Work task:
The answer must be every entry, given again word for word.

Bounding box coordinate data:
= Beginning of Section =

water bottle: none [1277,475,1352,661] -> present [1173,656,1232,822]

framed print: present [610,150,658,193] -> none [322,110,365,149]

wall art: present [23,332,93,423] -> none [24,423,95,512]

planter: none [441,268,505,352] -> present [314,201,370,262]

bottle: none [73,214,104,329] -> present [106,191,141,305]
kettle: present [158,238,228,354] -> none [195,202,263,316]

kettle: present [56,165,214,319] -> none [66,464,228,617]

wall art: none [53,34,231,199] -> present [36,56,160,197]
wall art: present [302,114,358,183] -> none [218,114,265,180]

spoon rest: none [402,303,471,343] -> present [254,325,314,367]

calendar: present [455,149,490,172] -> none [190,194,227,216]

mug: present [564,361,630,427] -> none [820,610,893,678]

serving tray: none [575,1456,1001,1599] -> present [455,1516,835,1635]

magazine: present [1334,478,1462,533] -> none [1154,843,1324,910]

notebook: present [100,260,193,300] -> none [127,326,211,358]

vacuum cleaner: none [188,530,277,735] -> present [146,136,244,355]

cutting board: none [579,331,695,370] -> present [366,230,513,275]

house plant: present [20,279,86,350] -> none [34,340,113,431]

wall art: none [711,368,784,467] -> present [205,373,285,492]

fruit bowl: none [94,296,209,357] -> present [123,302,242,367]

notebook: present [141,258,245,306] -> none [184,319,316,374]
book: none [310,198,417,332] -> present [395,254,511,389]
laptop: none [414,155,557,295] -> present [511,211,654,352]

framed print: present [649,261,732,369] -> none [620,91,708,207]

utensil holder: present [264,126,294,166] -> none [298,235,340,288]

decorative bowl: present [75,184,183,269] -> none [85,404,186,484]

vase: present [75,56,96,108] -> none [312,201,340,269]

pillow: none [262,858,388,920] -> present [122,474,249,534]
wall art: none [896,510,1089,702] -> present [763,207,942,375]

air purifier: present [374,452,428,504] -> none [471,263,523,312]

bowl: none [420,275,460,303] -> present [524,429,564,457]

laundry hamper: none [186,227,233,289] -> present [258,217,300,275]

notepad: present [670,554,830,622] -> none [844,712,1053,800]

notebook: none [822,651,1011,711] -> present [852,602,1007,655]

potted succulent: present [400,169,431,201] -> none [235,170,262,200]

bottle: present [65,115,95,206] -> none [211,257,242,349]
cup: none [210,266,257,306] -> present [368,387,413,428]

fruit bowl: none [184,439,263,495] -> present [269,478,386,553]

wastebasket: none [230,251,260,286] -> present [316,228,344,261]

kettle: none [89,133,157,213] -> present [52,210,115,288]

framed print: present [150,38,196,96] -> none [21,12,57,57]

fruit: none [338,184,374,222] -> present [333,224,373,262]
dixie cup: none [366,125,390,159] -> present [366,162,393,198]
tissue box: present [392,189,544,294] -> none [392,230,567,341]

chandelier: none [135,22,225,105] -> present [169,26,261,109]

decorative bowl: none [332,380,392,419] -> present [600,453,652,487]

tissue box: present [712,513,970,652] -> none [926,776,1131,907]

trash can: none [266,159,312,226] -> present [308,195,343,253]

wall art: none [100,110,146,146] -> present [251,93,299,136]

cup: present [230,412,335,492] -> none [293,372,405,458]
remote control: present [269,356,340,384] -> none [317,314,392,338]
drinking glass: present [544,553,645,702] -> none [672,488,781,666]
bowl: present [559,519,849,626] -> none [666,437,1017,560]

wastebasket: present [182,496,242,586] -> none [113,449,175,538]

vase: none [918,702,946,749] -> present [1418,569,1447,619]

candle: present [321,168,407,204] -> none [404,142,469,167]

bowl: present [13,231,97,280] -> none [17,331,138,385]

= End of Section =

Output of the task:
water bottle: none [1277,475,1352,661] -> present [1173,656,1232,822]

framed print: present [610,150,658,193] -> none [322,110,365,149]

wall art: present [23,332,93,423] -> none [24,423,95,512]

planter: none [441,268,505,352] -> present [314,201,370,262]

bottle: none [73,214,104,329] -> present [106,191,141,305]
kettle: present [158,238,228,354] -> none [195,202,263,316]

kettle: present [56,165,214,319] -> none [66,464,228,617]

wall art: none [53,34,231,199] -> present [36,56,160,197]
wall art: present [302,114,358,183] -> none [218,114,265,180]

spoon rest: none [402,303,471,343] -> present [254,325,314,367]

calendar: present [455,149,490,172] -> none [190,194,227,216]

mug: present [564,361,630,427] -> none [820,610,893,678]

serving tray: none [575,1456,1001,1599] -> present [455,1516,835,1635]

magazine: present [1334,478,1462,533] -> none [1154,843,1324,910]

notebook: present [100,260,193,300] -> none [127,326,211,358]

vacuum cleaner: none [188,530,277,735] -> present [146,136,244,355]

cutting board: none [579,331,695,370] -> present [366,230,513,275]

house plant: present [20,279,86,350] -> none [34,340,113,431]

wall art: none [711,368,784,467] -> present [205,373,285,492]

fruit bowl: none [94,296,209,357] -> present [123,302,242,367]

notebook: present [141,258,245,306] -> none [184,319,316,374]
book: none [310,198,417,332] -> present [395,254,511,389]
laptop: none [414,155,557,295] -> present [511,211,654,352]

framed print: present [649,261,732,369] -> none [620,91,708,207]

utensil holder: present [264,126,294,166] -> none [298,235,340,288]

decorative bowl: present [75,184,183,269] -> none [85,404,186,484]

vase: present [75,56,96,108] -> none [312,201,340,269]

pillow: none [262,858,388,920] -> present [122,474,249,534]
wall art: none [896,510,1089,702] -> present [763,207,942,375]

air purifier: present [374,452,428,504] -> none [471,263,523,312]

bowl: none [420,275,460,303] -> present [524,429,564,457]

laundry hamper: none [186,227,233,289] -> present [258,217,300,275]

notepad: present [670,554,830,622] -> none [844,712,1053,800]

notebook: none [822,651,1011,711] -> present [852,602,1007,655]

potted succulent: present [400,169,431,201] -> none [235,170,262,200]

bottle: present [65,115,95,206] -> none [211,257,242,349]
cup: none [210,266,257,306] -> present [368,387,413,428]

fruit bowl: none [184,439,263,495] -> present [269,478,386,553]

wastebasket: none [230,251,260,286] -> present [316,228,344,261]

kettle: none [89,133,157,213] -> present [52,210,115,288]

framed print: present [150,38,196,96] -> none [21,12,57,57]

fruit: none [338,184,374,222] -> present [333,224,373,262]
dixie cup: none [366,125,390,159] -> present [366,162,393,198]
tissue box: present [392,189,544,294] -> none [392,230,567,341]

chandelier: none [135,22,225,105] -> present [169,26,261,109]

decorative bowl: none [332,380,392,419] -> present [600,453,652,487]

tissue box: present [712,513,970,652] -> none [926,776,1131,907]

trash can: none [266,159,312,226] -> present [308,195,343,253]

wall art: none [100,110,146,146] -> present [251,93,299,136]

cup: present [230,412,335,492] -> none [293,372,405,458]
remote control: present [269,356,340,384] -> none [317,314,392,338]
drinking glass: present [544,553,645,702] -> none [672,488,781,666]
bowl: present [559,519,849,626] -> none [666,437,1017,560]

wastebasket: present [182,496,242,586] -> none [113,449,175,538]

vase: none [918,702,946,749] -> present [1418,569,1447,619]

candle: present [321,168,407,204] -> none [404,142,469,167]

bowl: present [13,231,97,280] -> none [17,331,138,385]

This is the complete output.